Par ailleurs, la population mondiale vieillit. Or, les personnes âgées produisent moins et consomment moins, elles entrent en décroissance. La Californie pourra inventer des lunettes 3D ou des surfs électriques, à 70 ans, qui s’en soucie ?

La CFDT a donc la religion de la croissance, contre la démographie et l’écologie. Le nombre de retraités va évidemment croître plus vite que le PIB, et donc ils vont s’appauvrir. 

« 3. Quelle est la différence entre l'âge pivot et l'âge d'équilibre […] »

Le gouvernement concède un adjectif à la CFDT, révocable à la première ordonnance, ce négociateur est idiot, ou complice, ou il est dans un tel état dépressif qu’il se raccroche à la moindre petite nouvelle pour ne pas sombrer. La pouvoir a piétiné les syndicats du travail. L’État, normalement au service de l’intérêt général, et donc arbitre entre les intérêts du patronat et du salariat, a mis tous les forces de la loi au service de la finance et des actionnaires, sans faire l’effort d’un argument pour justifier l’utilité sociale de ces mesures. Ils n’ont pas besoin, la CFDT est prise en otage, c’est elle qui cherche toute seule des raisons pour justifier son agresseur.

« 1. Pourquoi la CFDT souhaite-t-elle une réforme pour un régime universel ? »

Pourquoi la CFDT souhaite-t-elle sa propre disparition ? La CFDT essaie de se rassurer avec des arguments plus ou moins adroits dans le détail, mais elle ne veut pas voir la réalité en face : la retraite à points gérée par l’État supprime l’utilité des syndicats.

Ce gouvernement sait que la croissance ne reviendra plus, et que la crise menace de plus en plus, alors pour nourrir l’économie avec de l’argent frais, il nationalise les comptes sociaux pour rediriger les flux vers ses financeurs. Chacun des ministres actuels,  ainsi que leurs conseillers, savent qu’ils en seront payés en retour dans leur futur emploi. Ils sont des produits de l’époque, ils n’ont aucun principe. Pour eux, la morale est une faiblesse, celle de leurs victimes. Ils font au gouvernement ce qu’ils ont fait et feront dans les entreprises, réduire les coûts et enrichir les actionnaires.

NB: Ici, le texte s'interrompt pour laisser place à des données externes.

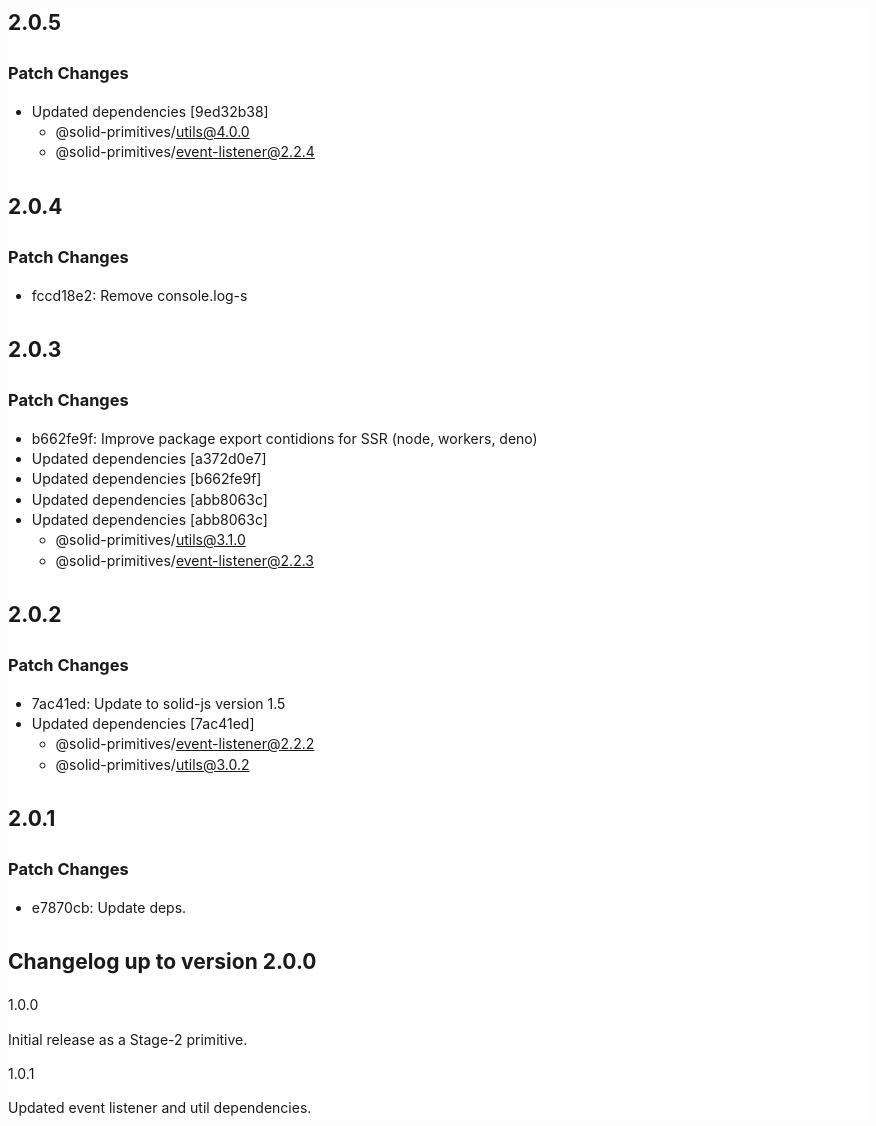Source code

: ## 2.0.5

### Patch Changes

- Updated dependencies [9ed32b38]
  - @solid-primitives/utils@4.0.0
  - @solid-primitives/event-listener@2.2.4

## 2.0.4

### Patch Changes

- fccd18e2: Remove console.log-s

## 2.0.3

### Patch Changes

- b662fe9f: Improve package export contidions for SSR (node, workers, deno)
- Updated dependencies [a372d0e7]
- Updated dependencies [b662fe9f]
- Updated dependencies [abb8063c]
- Updated dependencies [abb8063c]
  - @solid-primitives/utils@3.1.0
  - @solid-primitives/event-listener@2.2.3

## 2.0.2

### Patch Changes

- 7ac41ed: Update to solid-js version 1.5
- Updated dependencies [7ac41ed]
  - @solid-primitives/event-listener@2.2.2
  - @solid-primitives/utils@3.0.2

## 2.0.1

### Patch Changes

- e7870cb: Update deps.

## Changelog up to version 2.0.0

1.0.0

Initial release as a Stage-2 primitive.

1.0.1

Updated event listener and util dependencies.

Si les  syndicats perdent les postes d’administrateurs des fonds sociaux, ils n’auront plus de carrière à offrir à leurs permanents pour les sortir de l’usine, c’est toute une filière économique de promotion sociale qui se tarit, ce qui va démotiver l’engagement militant, et diminuer l’expertise. Comment la CFDT peut être favorable à sa propre liquidation ? Ce mystère relève de la psychologie des victimes.

« Le syndrome de Stockholm peut être vu comme une manifestation inconsciente de survie : le sujet concerné, en s'attirant la sympathie de l'agresseur, peut se croire partiellement hors du danger, voire susceptible d'influencer les émotions de l'agresseur. Il peut même imaginer sauver sa vie. C'est en fait surtout de sa propre angoisse que le sujet se protège, car le danger est toujours réel ».